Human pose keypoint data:
___

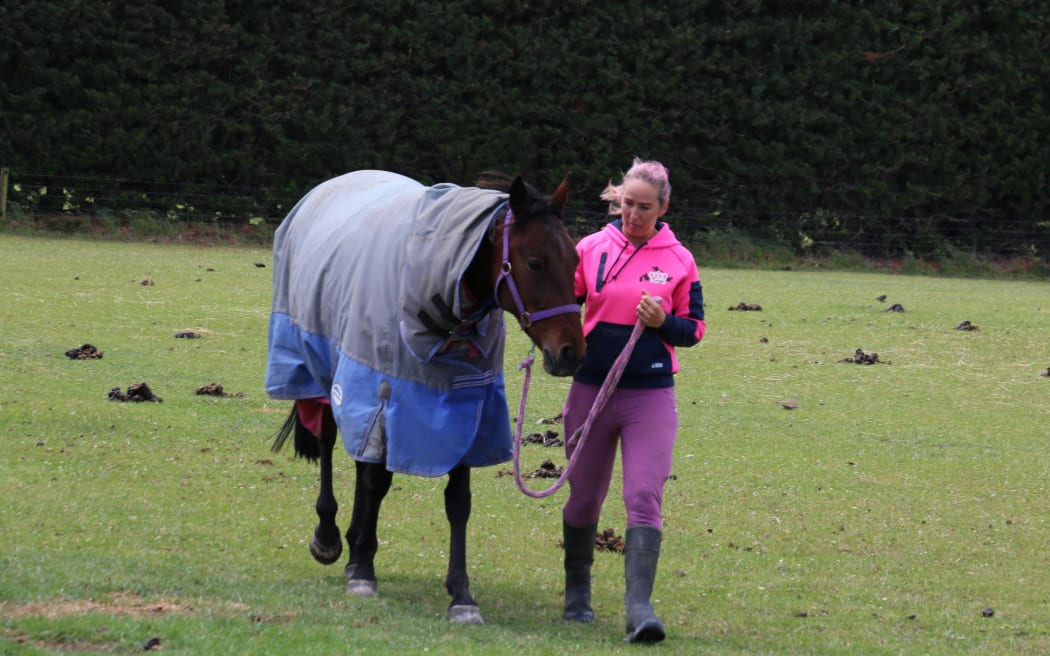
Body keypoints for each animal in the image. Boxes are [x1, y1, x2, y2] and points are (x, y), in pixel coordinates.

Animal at [265, 169, 585, 624]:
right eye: (535, 262)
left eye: (575, 261)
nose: (571, 352)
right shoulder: (382, 391)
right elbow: (377, 480)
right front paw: (363, 569)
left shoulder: (470, 414)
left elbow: (457, 502)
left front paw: (461, 594)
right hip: (322, 368)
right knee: (329, 442)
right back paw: (330, 538)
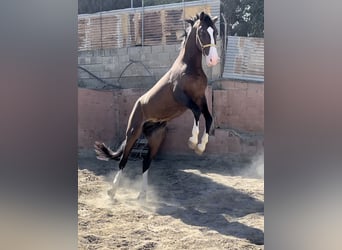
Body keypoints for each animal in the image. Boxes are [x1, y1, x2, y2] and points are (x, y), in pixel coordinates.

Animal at [94, 11, 219, 200]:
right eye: (203, 32)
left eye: (216, 32)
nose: (213, 60)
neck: (189, 68)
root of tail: (137, 104)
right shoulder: (183, 98)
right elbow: (197, 113)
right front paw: (192, 141)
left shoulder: (200, 98)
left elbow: (209, 118)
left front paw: (200, 147)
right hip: (133, 133)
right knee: (123, 160)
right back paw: (112, 191)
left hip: (156, 137)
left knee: (146, 162)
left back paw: (142, 195)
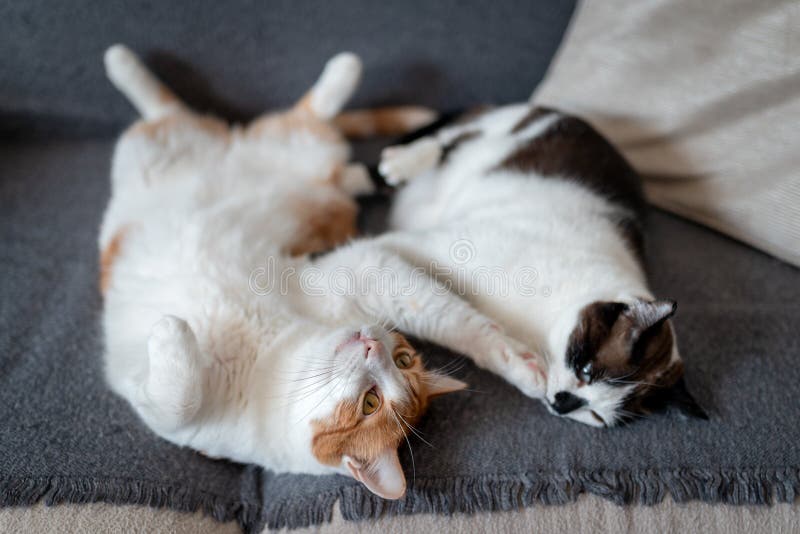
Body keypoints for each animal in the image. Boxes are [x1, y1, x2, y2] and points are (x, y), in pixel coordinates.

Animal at [378, 107, 704, 430]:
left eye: (597, 415)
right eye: (587, 370)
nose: (563, 403)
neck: (541, 327)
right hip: (502, 129)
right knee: (452, 135)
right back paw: (402, 162)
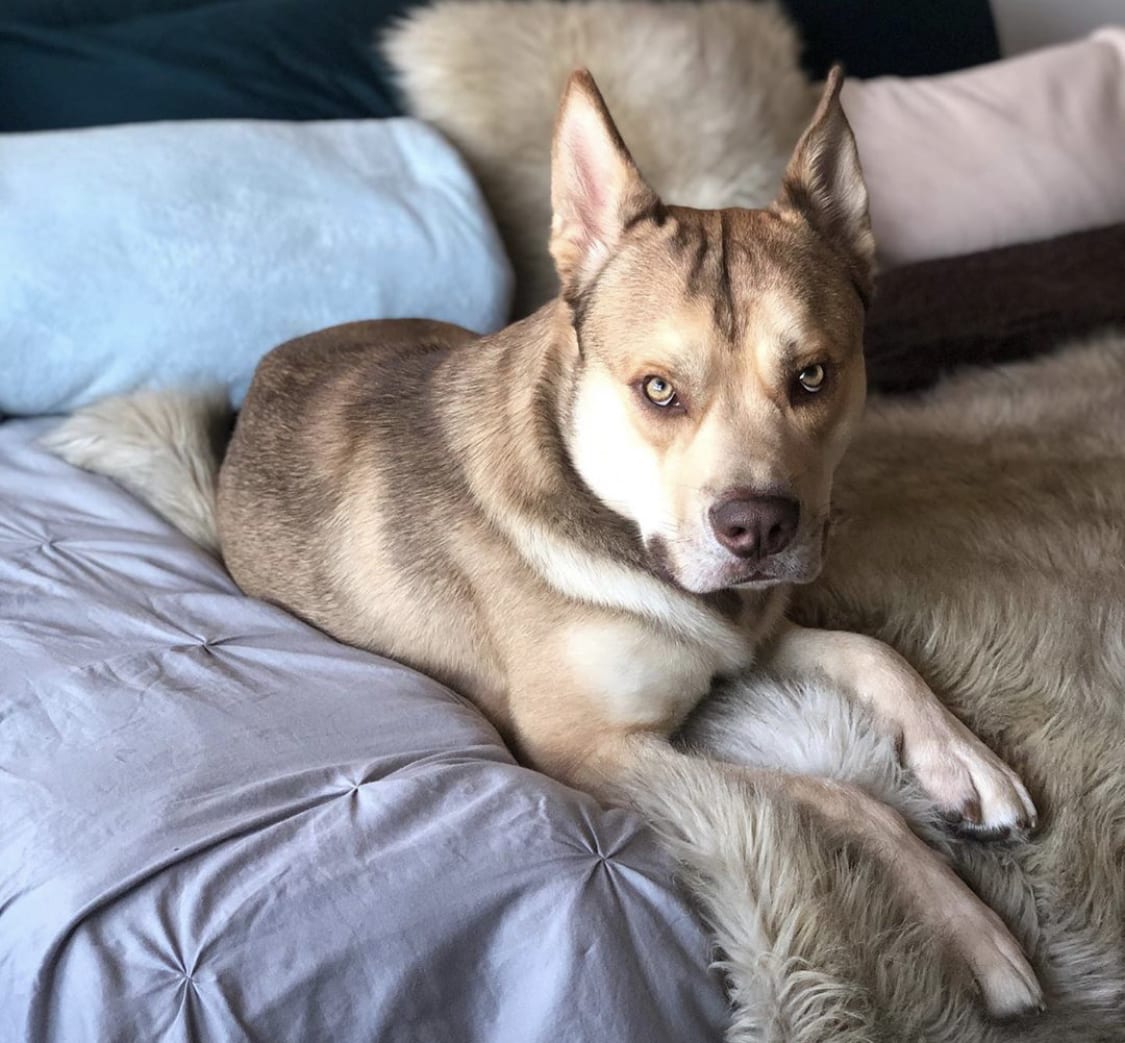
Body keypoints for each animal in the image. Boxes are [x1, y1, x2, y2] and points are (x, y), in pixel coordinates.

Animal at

___

(DIRECTIONS FOR THIS TASK) Word for word, give again the lines from the line with "right knee: (452, 135)" through the end of the records above, with both ends included and the pictures left out.

(WRITTEN SOLUTION)
right knee: (452, 135)
right back paw: (402, 162)
Body keypoints for each animal in the image. Boxes are [x1, y1, x2, y2] and points are (x, y), in pixel coordinates.

Animal at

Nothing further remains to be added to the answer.